If you work in clinical drug development, you know it’s a complex process with an unfortunate 90% failure rate. This can be frustrating as not only is it detrimental to your bottom line, but it can also delay the release of medication that could be life-saving to patients. Many factors contribute to these clinical trial failures. Some occur during the pre-trial process, and some occur during sample handling, affecting data accuracy. Here, we examine two study issues that might impact the results of your clinical trials and two issues that could affect a well-conducted trial, potentially leading to unwanted results.
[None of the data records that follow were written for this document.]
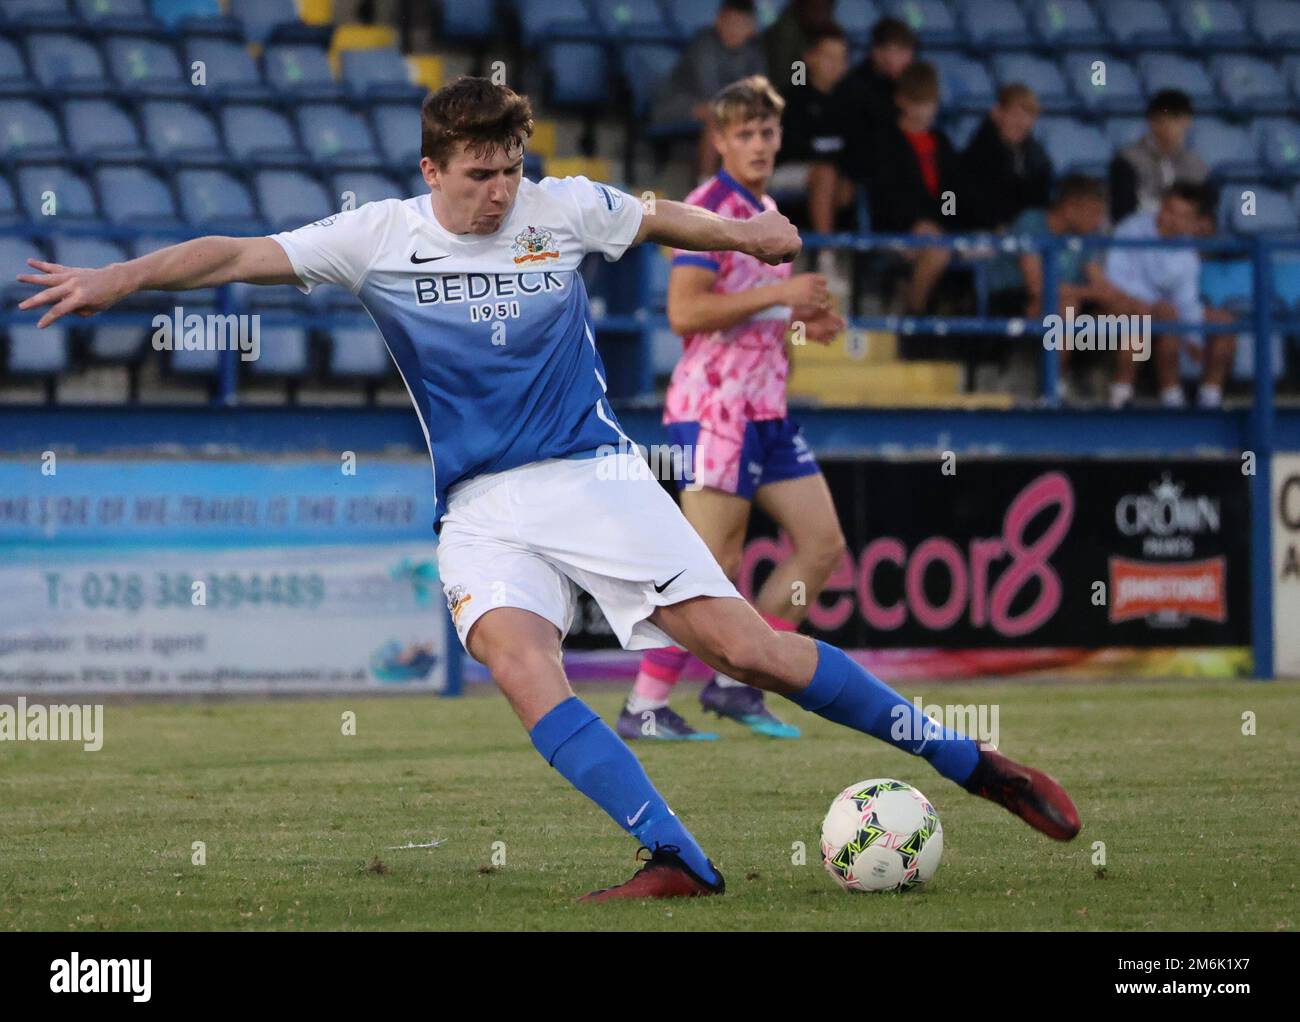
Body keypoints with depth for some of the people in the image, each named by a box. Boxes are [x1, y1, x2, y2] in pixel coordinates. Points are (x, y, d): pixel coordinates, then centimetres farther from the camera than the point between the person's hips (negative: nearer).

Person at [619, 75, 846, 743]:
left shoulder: (766, 212, 17)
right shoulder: (708, 209, -12)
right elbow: (684, 312, -22)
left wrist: (803, 320, 10)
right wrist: (777, 294, -22)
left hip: (765, 407, 9)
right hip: (715, 408, -9)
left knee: (822, 544, 7)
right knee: (712, 564, -10)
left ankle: (736, 682, 12)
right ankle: (644, 707, -4)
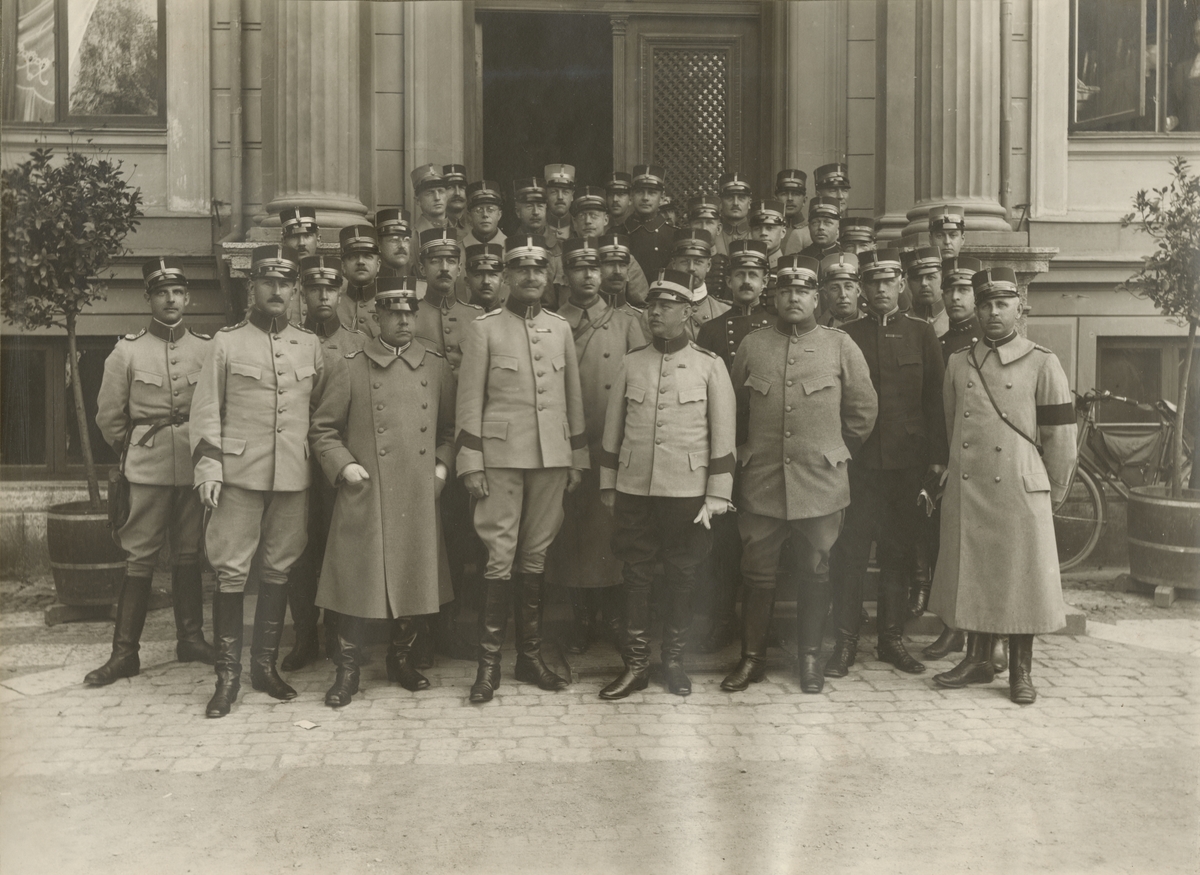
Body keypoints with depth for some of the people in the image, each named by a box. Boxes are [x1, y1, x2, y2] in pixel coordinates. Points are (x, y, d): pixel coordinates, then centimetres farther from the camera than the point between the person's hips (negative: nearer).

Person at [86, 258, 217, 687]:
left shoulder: (208, 349, 3)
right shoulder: (126, 351, 1)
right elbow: (109, 416, 7)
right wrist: (133, 454, 12)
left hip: (194, 470, 2)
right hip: (146, 472, -1)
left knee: (189, 554, 10)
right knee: (139, 558, -1)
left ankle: (190, 638, 23)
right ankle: (125, 652, 7)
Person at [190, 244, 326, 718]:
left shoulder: (310, 345, 10)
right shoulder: (226, 342, 3)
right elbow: (207, 409, 1)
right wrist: (207, 466, -8)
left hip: (293, 477, 3)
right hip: (239, 474, -2)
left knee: (278, 571, 9)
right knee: (230, 572, -1)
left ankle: (265, 665, 21)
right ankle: (227, 674, 8)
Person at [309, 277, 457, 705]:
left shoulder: (437, 367, 9)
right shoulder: (348, 367, 2)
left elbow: (451, 428, 15)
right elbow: (322, 429, 4)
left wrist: (443, 466, 1)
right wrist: (344, 466, -9)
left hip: (420, 496, 3)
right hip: (364, 497, -3)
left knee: (414, 580, 10)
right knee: (355, 580, 0)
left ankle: (400, 658, 29)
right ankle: (347, 670, 14)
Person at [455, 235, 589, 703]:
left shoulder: (560, 329, 12)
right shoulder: (483, 328, 1)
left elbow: (573, 398, 15)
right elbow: (470, 401, -2)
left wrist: (578, 458, 11)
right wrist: (471, 463, -8)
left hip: (552, 457, 4)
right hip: (501, 457, -3)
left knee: (536, 557, 9)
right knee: (500, 557, -4)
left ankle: (530, 656, 19)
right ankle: (489, 663, 5)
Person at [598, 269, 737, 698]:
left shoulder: (710, 365, -2)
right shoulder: (631, 364, 6)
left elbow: (723, 435, -2)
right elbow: (613, 429, 10)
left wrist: (717, 496, -5)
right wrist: (608, 485, 10)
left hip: (686, 492, -2)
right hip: (633, 488, 2)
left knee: (681, 578, 8)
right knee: (635, 577, 6)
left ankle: (674, 659, 23)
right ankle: (635, 664, 17)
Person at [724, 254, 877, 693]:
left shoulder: (840, 346, 2)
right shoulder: (751, 345, 5)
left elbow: (863, 410, 7)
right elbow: (735, 411, 14)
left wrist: (833, 454, 9)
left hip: (820, 486, -1)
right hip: (761, 484, 1)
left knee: (816, 575, 9)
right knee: (757, 575, 6)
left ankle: (810, 657, 24)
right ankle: (752, 658, 20)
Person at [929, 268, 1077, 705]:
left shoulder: (1042, 363, -2)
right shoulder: (958, 362, 8)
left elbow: (1060, 436, 0)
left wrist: (1051, 493, 4)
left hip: (1019, 493, -3)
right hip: (966, 492, 3)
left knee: (1021, 579, 4)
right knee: (972, 575, 10)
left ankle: (1021, 671, 17)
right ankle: (977, 659, 25)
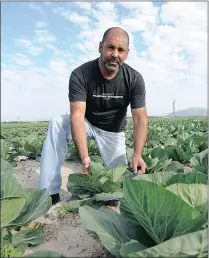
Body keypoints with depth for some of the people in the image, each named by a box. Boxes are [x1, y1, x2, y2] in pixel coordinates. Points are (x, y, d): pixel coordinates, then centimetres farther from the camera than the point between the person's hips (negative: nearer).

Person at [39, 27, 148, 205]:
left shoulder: (134, 79, -18)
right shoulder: (80, 74, -24)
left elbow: (140, 118, -23)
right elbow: (77, 115, -35)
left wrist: (138, 154, -39)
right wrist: (84, 156, -48)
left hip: (113, 130, 1)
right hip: (87, 123, -1)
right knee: (57, 124, -30)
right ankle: (50, 193, -24)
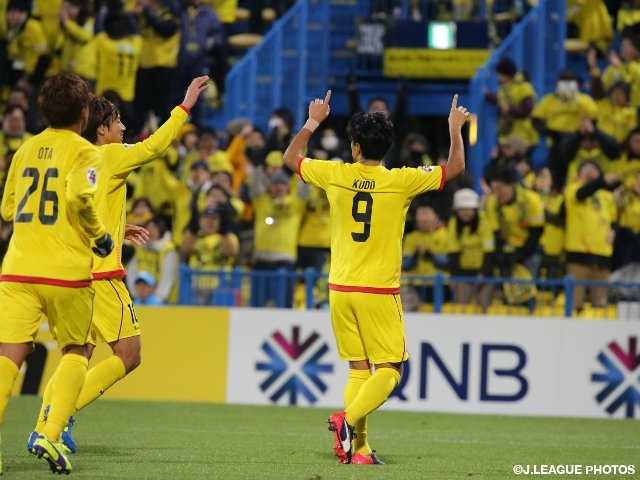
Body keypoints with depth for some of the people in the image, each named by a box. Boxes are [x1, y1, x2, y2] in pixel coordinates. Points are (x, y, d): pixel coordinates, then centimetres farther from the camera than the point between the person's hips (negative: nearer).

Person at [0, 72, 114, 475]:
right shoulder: (85, 152, -2)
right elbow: (81, 196, -20)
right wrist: (100, 235, -4)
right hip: (67, 273, -3)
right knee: (76, 352, 16)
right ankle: (51, 434, -1)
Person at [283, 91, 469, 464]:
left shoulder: (336, 175, -2)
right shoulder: (400, 181, -9)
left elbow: (292, 157, 17)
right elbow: (455, 168, -1)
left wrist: (313, 121, 28)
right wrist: (455, 129, 13)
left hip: (340, 289, 4)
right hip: (379, 292, -4)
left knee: (359, 368, 10)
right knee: (388, 370, 2)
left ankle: (359, 447, 3)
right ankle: (350, 418, -22)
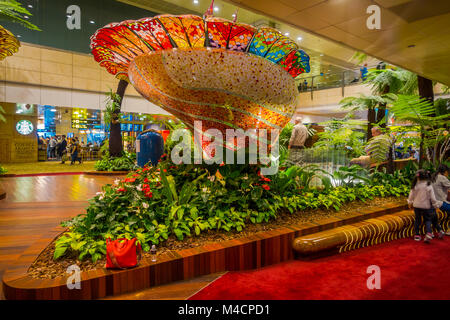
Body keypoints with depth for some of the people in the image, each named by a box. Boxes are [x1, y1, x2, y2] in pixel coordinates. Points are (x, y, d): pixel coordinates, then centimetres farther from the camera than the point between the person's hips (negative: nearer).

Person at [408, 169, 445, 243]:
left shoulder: (415, 186, -9)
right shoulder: (429, 186, -12)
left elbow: (411, 195, 0)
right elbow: (432, 198, -9)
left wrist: (410, 203, 17)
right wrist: (436, 204, 7)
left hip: (416, 206, 1)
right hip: (426, 206, -1)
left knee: (417, 220, 13)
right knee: (427, 220, 14)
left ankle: (417, 235, 16)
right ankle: (428, 234, -3)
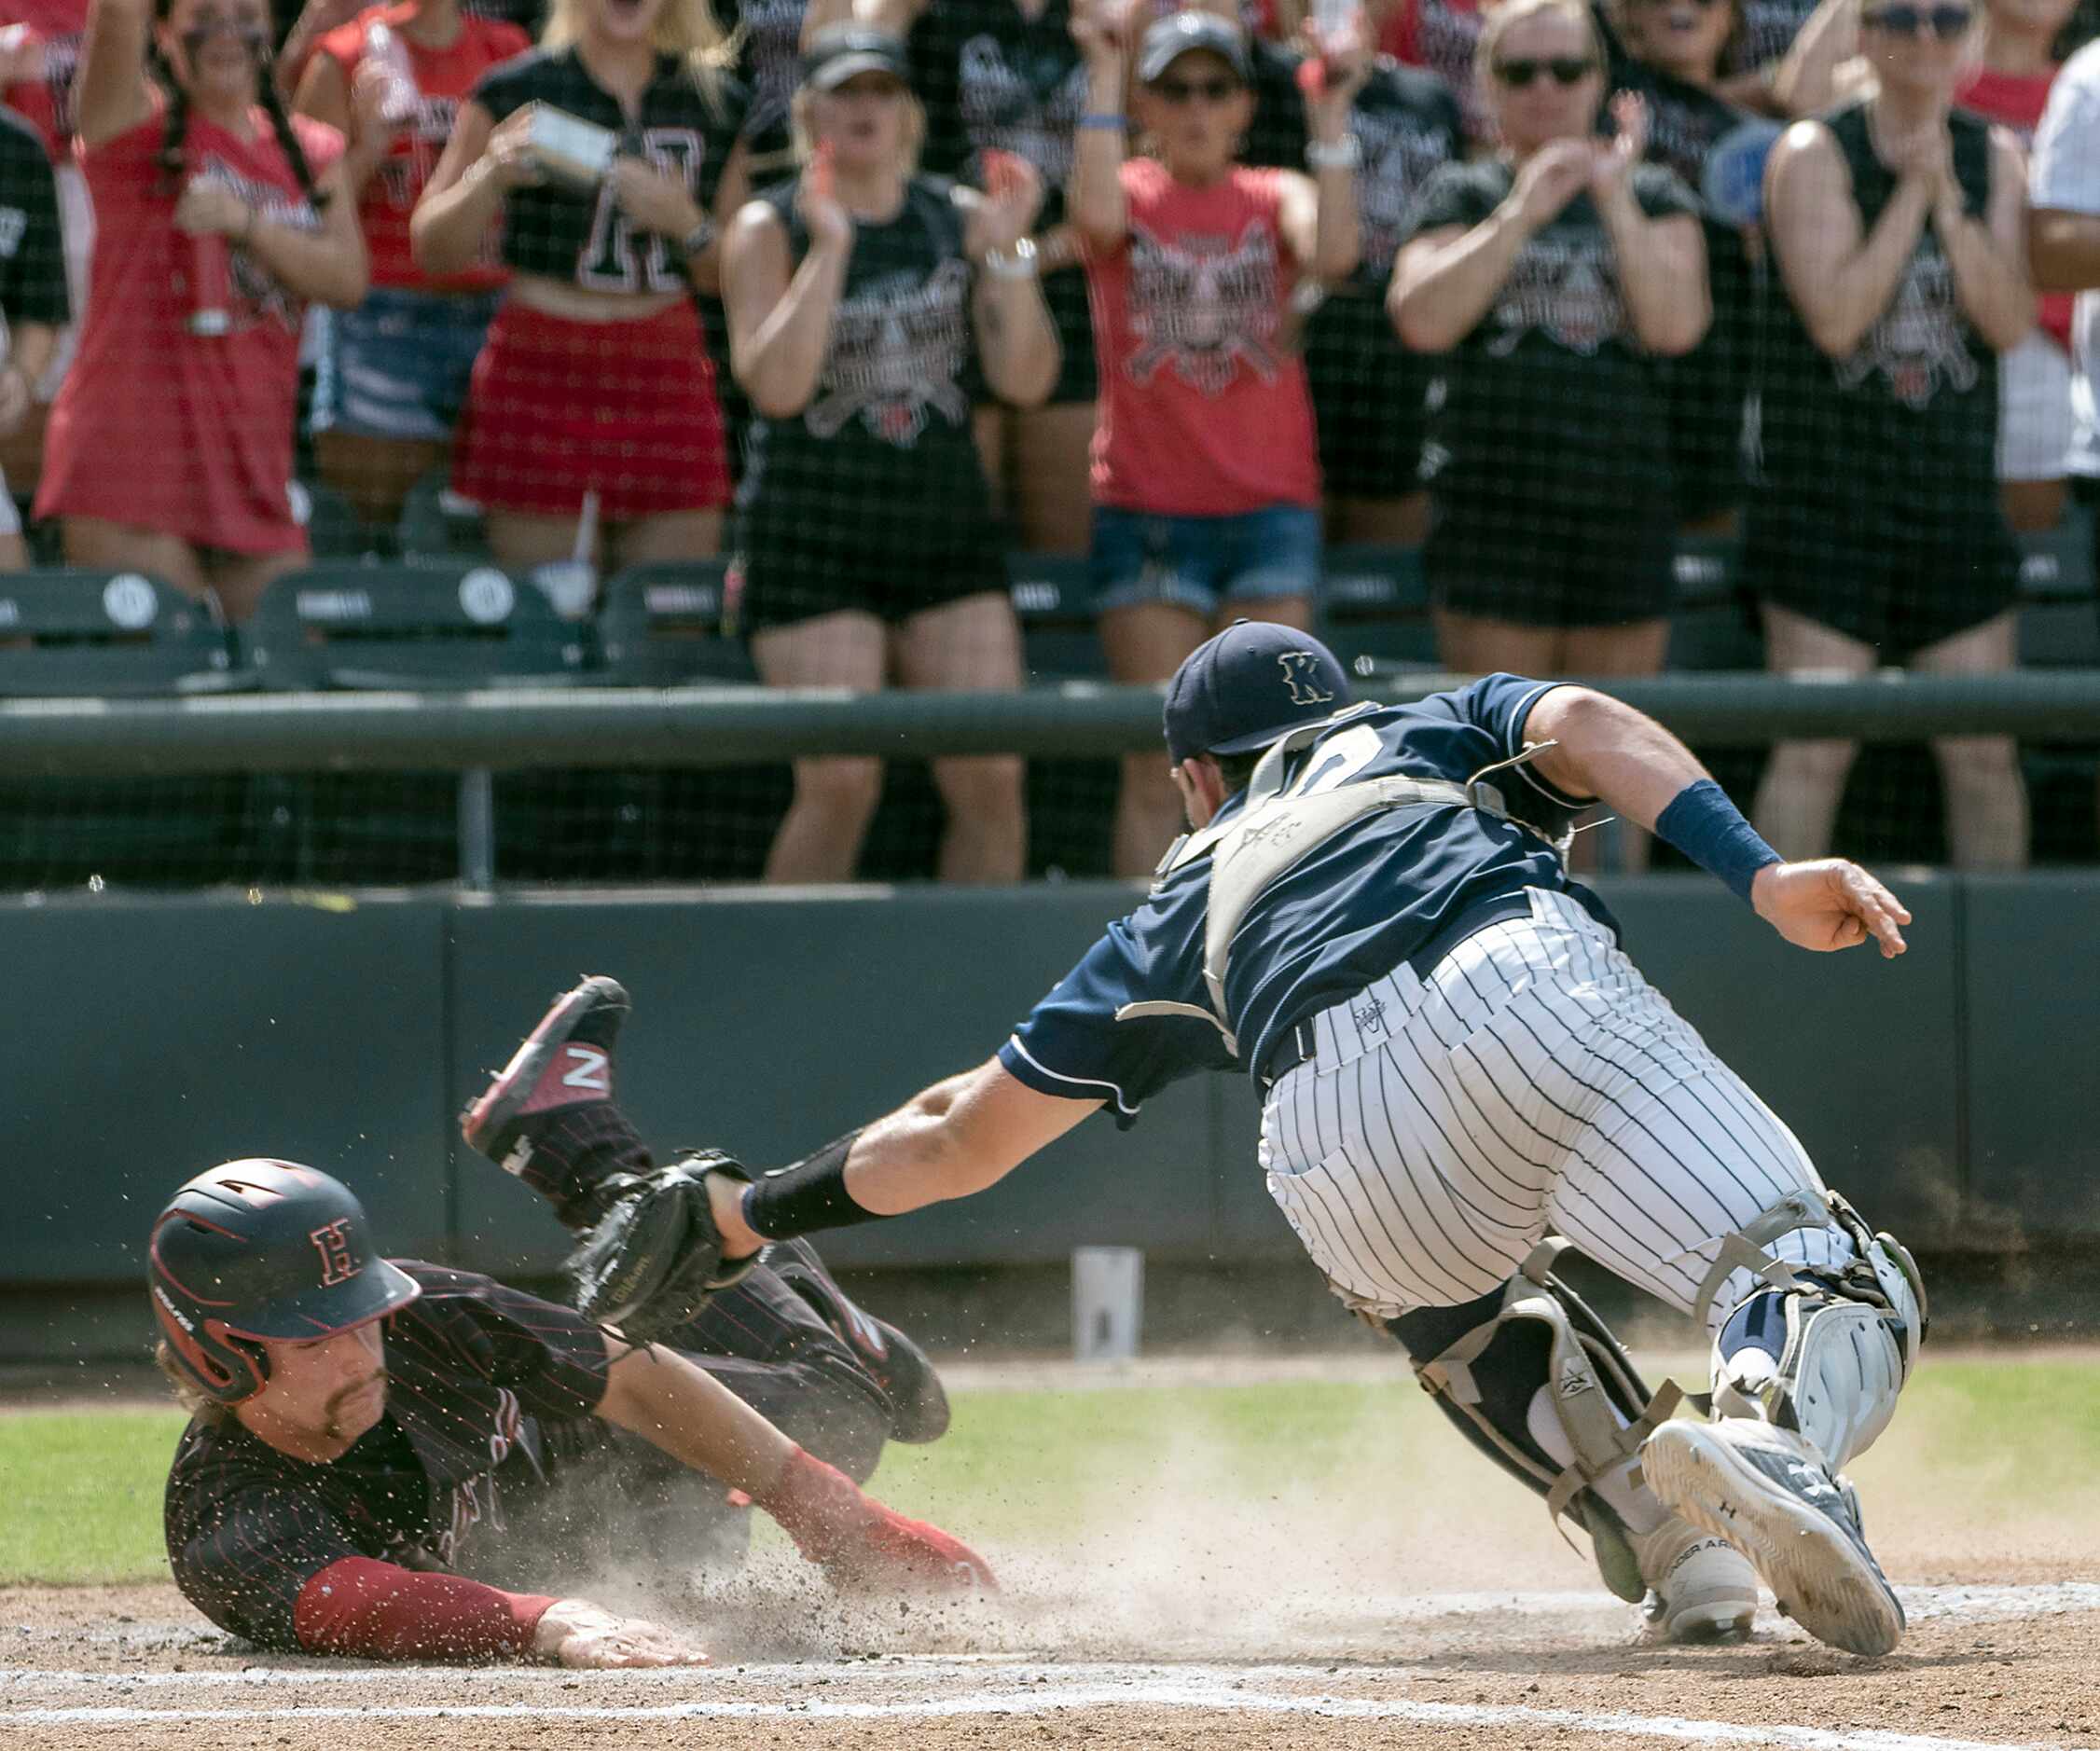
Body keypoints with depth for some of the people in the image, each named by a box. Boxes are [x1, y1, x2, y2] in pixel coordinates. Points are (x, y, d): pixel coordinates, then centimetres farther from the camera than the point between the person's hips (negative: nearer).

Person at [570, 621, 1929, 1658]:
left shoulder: (1183, 917, 40)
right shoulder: (1443, 727, 39)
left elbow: (958, 1137, 45)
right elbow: (1586, 729, 14)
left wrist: (747, 1212, 60)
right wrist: (1759, 874, 0)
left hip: (1342, 1145, 2)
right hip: (1531, 987, -2)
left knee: (1450, 1302, 34)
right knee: (1837, 1292, -6)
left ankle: (1660, 1527, 9)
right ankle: (1775, 1437, -41)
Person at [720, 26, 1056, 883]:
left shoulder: (961, 219, 8)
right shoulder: (771, 228, -1)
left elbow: (1024, 380, 1)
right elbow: (775, 385, -15)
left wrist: (1007, 253, -11)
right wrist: (830, 247, -19)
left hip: (948, 528, 3)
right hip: (814, 543, -3)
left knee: (990, 780, -5)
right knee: (840, 783, -12)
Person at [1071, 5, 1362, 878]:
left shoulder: (1275, 199, 7)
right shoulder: (1132, 193, 4)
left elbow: (1331, 251, -15)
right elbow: (1099, 216, -21)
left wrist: (1330, 119, -19)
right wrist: (1103, 77, -22)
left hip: (1271, 506, 1)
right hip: (1147, 510, -1)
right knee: (1159, 765, -4)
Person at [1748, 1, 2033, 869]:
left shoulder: (1993, 159, 8)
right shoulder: (1814, 154, -5)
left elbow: (2010, 324, -3)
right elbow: (1835, 317, -16)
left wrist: (1948, 198, -13)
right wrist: (1912, 193, -14)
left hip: (1954, 495, 4)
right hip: (1830, 495, -4)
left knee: (1984, 756, 5)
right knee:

Have You Identified The Right Target?
Before attempting to develop a drug, it is vital to confirm that the cause of the disease is the molecular structure you are targeting. Before you start any clinical trial, you will need to undertake a variety of studies in various models, including genomic and genetic assessments. Unfortunately, there can be discrepancies between human models, animal models and in vitro models, which could lead to misleading results. This is a significant challenge for those who are attempting to develop certain drugs. In addition, it is vital to ensure that the drug molecule interacts with its target. Researchers should ensure that the pharmacological effects are not due to off-target effects but due to target inhibition. Overcoming these challenges in target validation can help negate the situation where drugs need more efficacy in clinical trials due to incorrect target validation.
Are You Overlooking Optimisation Issues?
The second reason why a clinical trial may not achieve the results you want is that the balance of drug exposure/selectivity in disease-targeted tissues vs the healthy tissues is overlooked. Optimisation should enhance the drug potency and specificity while maintaining desirable drug-like properties. There must be high exposure in the diseased tissue to maximise efficacy while minimising the exposure in a patient’s healthy tissues. This will help avoid toxicity. The problem is, when this is overlooked, clinical failures can be seen due to unmanageable toxicity or lack of efficacy.
Are You Obtaining And Storing Samples Effectively?
Various factors can impact the quality and replicability of samples during clinical trials. Inconsistencies in collecting, handling, and transporting samples can influence their quality, impacting your clinical trial results. If you are unsure whether the data you are receiving is accurate due to sample quality, it may be best to partner with a lab that has vast experience in ensuring the quality of collection, handling, and storage.
Are You Maintaining Accurate Records?
Maintaining accurate and secure records is paramount to ensuring the quality of the samples you are receiving. Tracking patient data is vital for analysis and data integrity. Utilising systems with a robust protocol for this will put you in the best place to ensure no discrepancies within the data you use to facilitate your clinical trial.
If you are seeing results that need clarification, it may be worth returning to the drawing board to ensure that the parameters used in your trial are accurate. Should you still have issues once this has been resolved, revisiting the sample handling and tracking processes may be useful to see if your trial results are accurate. If not, improving your data handling and sample collection may be a simple and relatively inexpensive fix for what might have been a very expensive and frustrating problem.